Sunday, June 28, 2015

Review: The Invisible Guardian by Dolores Redondo tr. Isabelle Kaufeler

The Invisible Guardian by Dolores Redondo translated by Isabelle Kaufeler, April 2015, 432 pages, HarperCollins, ISBN: 000752532X

Reviewed by Laura Root.
(Read more of Laura's reviews for Euro Crime here.)

THE INVISIBLE GUARDIAN by Dolores Redondo (translator Isabelle Kaufeler) is the first in her best-selling trilogy of novels set in Navarre. These books feature young female detective, Police Inspector Amaia Salazar, who had a traumatic childhood in the beautiful historic small town of Elizondo. The literal meaning of the name Elizondo is “beside the church” , which proves to be a rather apt meaning as quite a few of the characters in this book hold pagan and magical beliefs or believe they have seen supernatural creatures. After leaving home to study at university, Amaia now lives in Pamplona and has a successful police career and happy marriage to her husband, an American sculptor from a wealthy family, with the only fly in the ointment being concerns about her fertility. But then Amaia is sent back to Elizondo to head up the murder investigation after the particularly nasty ritualised murder of a young girl, Ainhoa Elisazu, whose body was found by the riverside in the woods.

Amaia soon discovers that there is probably a serial killer at large near her home town. A girl in her late teens had been found dead some months before after a drug-fuelled row with her boyfriend, and the police had wrongly assumed that the boyfriend was the culprit. But Amaia soon finds out that there are a number of similarities with the death of Ainhoa, and the boyfriend was almost certainly unfairly imprisoned. The forensic reports in Ainhoa's case reveal some puzzling information, that mysterious animal hairs were found at the crime scene. Events taken an even stranger turn when a sighting by a forest ranger spark rumours that a basajaun was present in the forest around the time of the murder. (A basajaun is a creature from Basque mythology, a giant human like hairy creature that is reputed to protect animals in the forest.)

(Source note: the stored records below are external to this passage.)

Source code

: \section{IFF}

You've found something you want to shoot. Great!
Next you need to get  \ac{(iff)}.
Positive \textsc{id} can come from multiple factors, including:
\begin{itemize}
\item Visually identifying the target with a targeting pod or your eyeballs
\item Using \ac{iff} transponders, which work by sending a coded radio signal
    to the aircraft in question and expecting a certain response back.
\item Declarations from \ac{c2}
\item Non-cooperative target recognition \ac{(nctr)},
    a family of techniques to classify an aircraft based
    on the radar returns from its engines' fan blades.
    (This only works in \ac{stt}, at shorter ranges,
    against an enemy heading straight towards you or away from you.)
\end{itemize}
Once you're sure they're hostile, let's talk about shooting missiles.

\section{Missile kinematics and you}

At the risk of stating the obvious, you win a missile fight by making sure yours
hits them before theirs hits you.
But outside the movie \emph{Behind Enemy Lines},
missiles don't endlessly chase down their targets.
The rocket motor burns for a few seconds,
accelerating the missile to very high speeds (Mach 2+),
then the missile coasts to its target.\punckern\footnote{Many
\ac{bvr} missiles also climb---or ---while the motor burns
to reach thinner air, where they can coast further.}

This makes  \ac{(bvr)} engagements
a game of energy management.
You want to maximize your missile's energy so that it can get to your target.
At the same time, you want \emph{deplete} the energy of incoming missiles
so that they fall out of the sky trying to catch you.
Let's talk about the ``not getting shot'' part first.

Amaia has to face up to a number of family troubles past and present on her return home, having been cast since childhood in the role of the family scapegoat in the eyes of her mother and older sister Flora. Amaia has a better relationship with her other sister,. Rosaura, who is reeling from a recent split with her ne'er do well boyfriend, Freddy, but this sisterly relationship becomes strained during the course of the investigation. Flora is an overbearing bully who has taken over the family baking business, and made a huge success of it, with book and television deals in the pipeline. Despite this success Flora is bitter as she perceives that Ros and Amaia escaped the responsibility of the business. The burden of her past weighs heavily on Amaia as she investigates this case, and has to battle to gain the respect of some of her male colleagues whilst having painful flashbacks to her childhood

I found that THE INVISIBLE GUARDIAN has an intriguing take on the police procedural, moving beyond the gory details of crime scenes and office politics typical of the genre. What is particularly distinctive about this book is the way the atmosphere and the local mythology of the Basque region play such an important part in this story. Amaia is an interesting heroine, whose unfeasibly good detective skills are shown as being the result of the combination of her talent at conventional detective work with a witch-like intuition. The back-story and at times strained relationships between Amaia and her sisters was convincingly depicted. At times though I found the writing a bit overwrought and a little too determined to show Amaia's intellectual and professional superiority compared to her colleagues. Otherwise THE INVISIBLE GUARDIAN is a striking debut, and I would be interested to read future books in this series.